Some brokerage teams are conducting research
Contrasting sharply with internal bans, many brokerage research teams are accelerating their study of OpenClaw. As of March 11, at least eight brokerages—including Founder Securities, GF Securities, Dongwu Securities (601555), Guojin Securities (600109)—have released dedicated research reports on OpenClaw, covering core areas such as multi-platform deployment, investment research scenario implementation, and reshaping computing power demands. Interestingly, some of these brokerages have internal policies prohibiting the installation of “Lobster.”
Founder Securities released a report at the end of February titled “OpenClaw Empowers Financial Investment Research: 17 Efficient Application Cases Explained,” which states that OpenClaw, as a pioneering open-source personal AI assistant platform, is valuable because it successfully integrates large language model cognition with local system execution capabilities, bridging the gap from “dialogue” to “action.” Recently, OpenClaw has attracted market high attention, reflecting a strong market demand for practical, controllable AI tools that can truly enhance productivity.

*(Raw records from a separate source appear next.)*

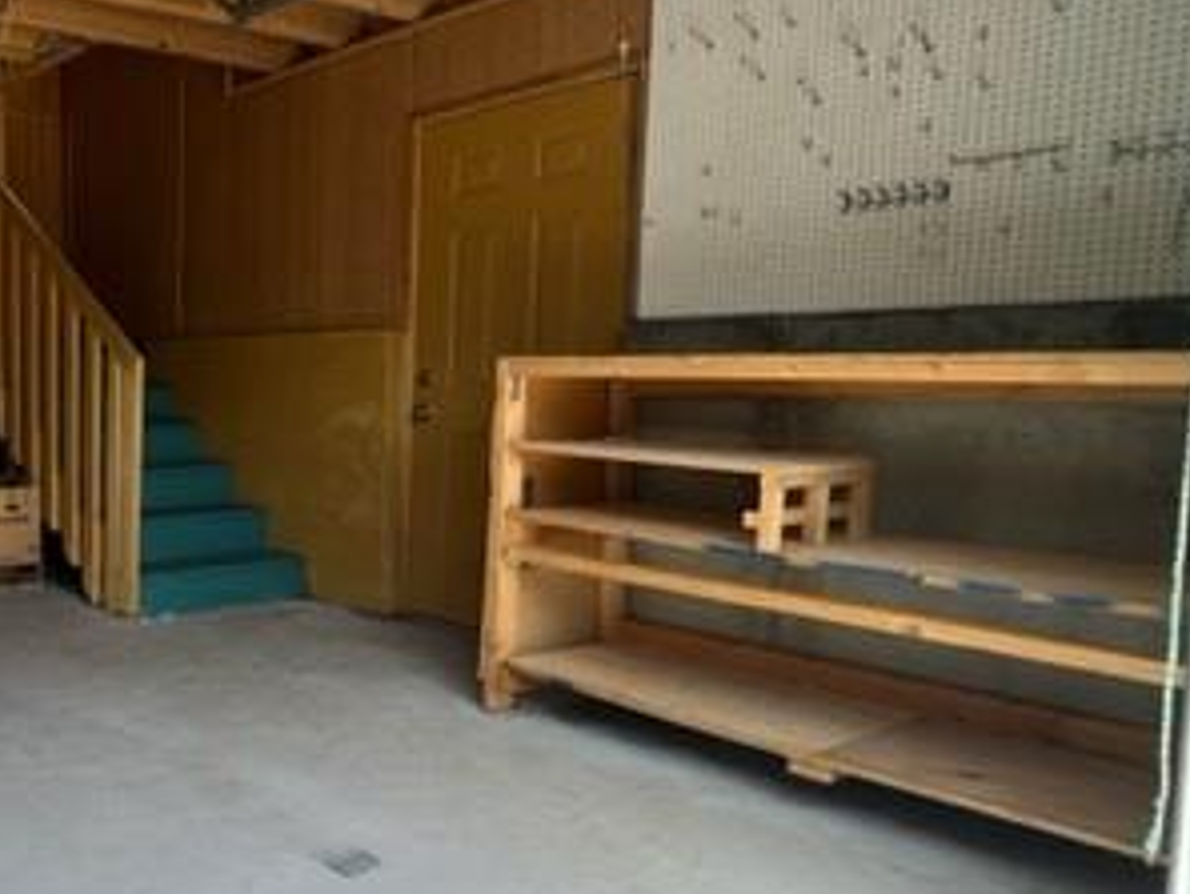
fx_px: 963
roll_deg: +0.2
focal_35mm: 28
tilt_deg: -4.5
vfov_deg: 49.8
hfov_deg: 53.1
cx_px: 60
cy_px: 465
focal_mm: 1.57
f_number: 1.8
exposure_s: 1/119
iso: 32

The Founder Securities research team conducted detailed tests on scenarios such as daily document management, email management, automated task reminders, AI picture book generation, deep research on agents, and automated browser-based information retrieval and analysis. They stated: “Overall, the efficiency and quality of completion are very high. For professionals engaged in active investment research, OpenClaw can significantly reduce the difficulty of building various tools, data, and quantitative stock-picking strategies, freeing investors from repetitive and rule-based work, allowing them to focus more on complex decision-making and innovative strategy development. For quantitative research professionals, it can be used for factor research, strategy reproduction, portfolio construction, and testing, greatly improving work efficiency.”

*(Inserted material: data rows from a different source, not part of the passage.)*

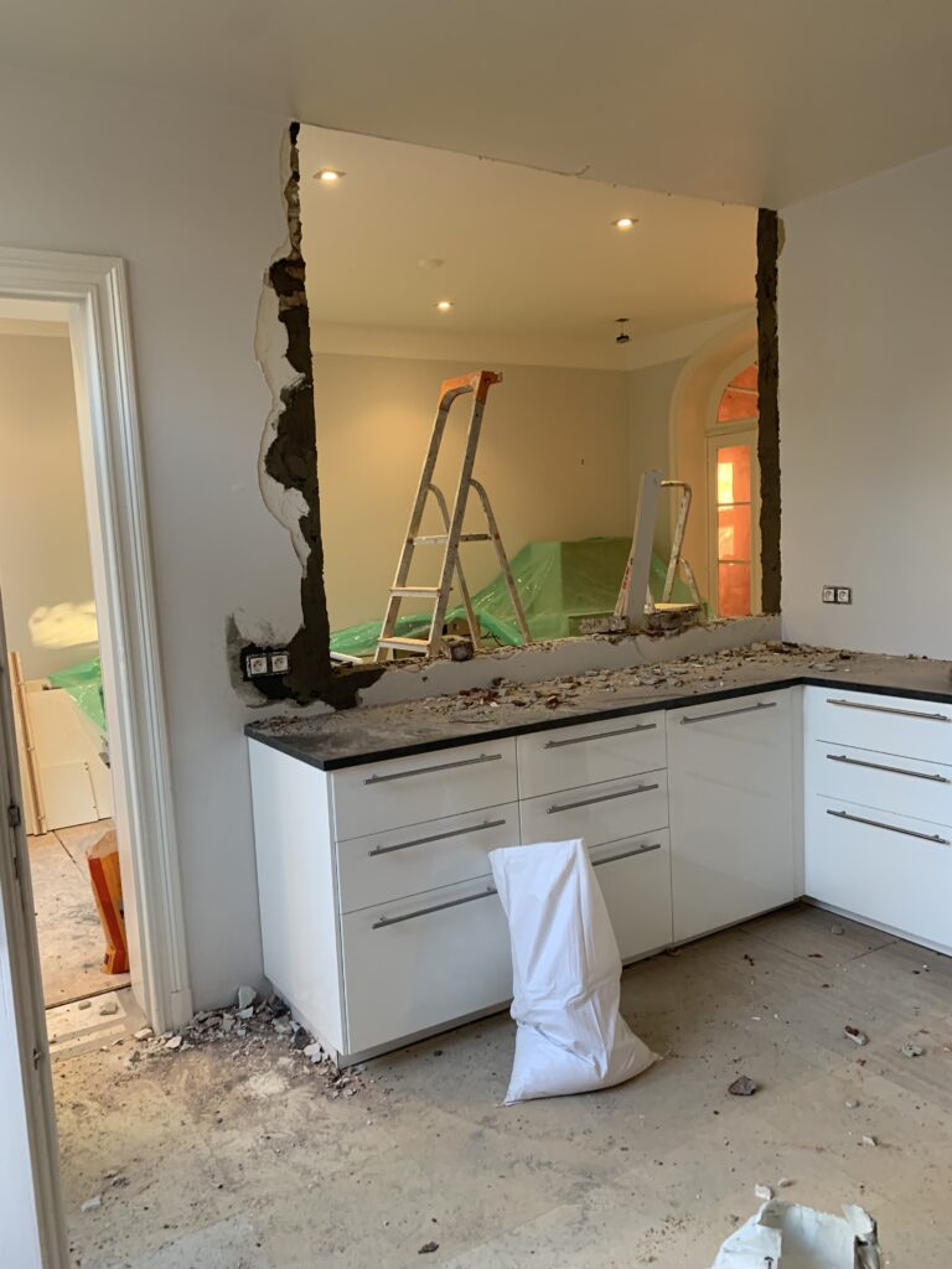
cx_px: 476
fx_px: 953
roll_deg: +2.9
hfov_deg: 53.1
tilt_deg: -6.0
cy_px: 634
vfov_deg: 67.3
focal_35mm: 26
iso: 125
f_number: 1.8
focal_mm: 4.25
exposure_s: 1/60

Zheshang Securities, in their report “Next-Generation Investment Research Infrastructure: From Deployment to Application of OpenClaw,” explained the role of OpenClaw for different user groups: “It does not replace research personnel but liberates humans from the physical labor of information processing, enabling them to focus on strategy innovation, complex judgment, and value creation. For active investment researchers, it is an efficiency lever; for quantitative researchers, a strategy accelerator; for individual investors, a tool for capability equalization.”
It is worth noting that almost all brokerage research personnel, while embracing OpenClaw, have issued risk warnings.
Zheshang Securities pointed out that the autonomy of OpenClaw may introduce operational risks, requiring strict permission boundary configurations, such as prohibiting automatic trading execution and sensitive information confidentiality. The outputs of large language models are inherently stochastic, and generated content may produce “hallucinations”; key data and information need manual verification. Users should exercise caution, ensuring compliance and legal considerations when collecting data with AI tools.
Dongwu Securities also warned that because OpenClaw has “super permissions” of the operating system, improper configuration or unreliable third-party Skill packages could lead to accidental deletion or leakage of important local files.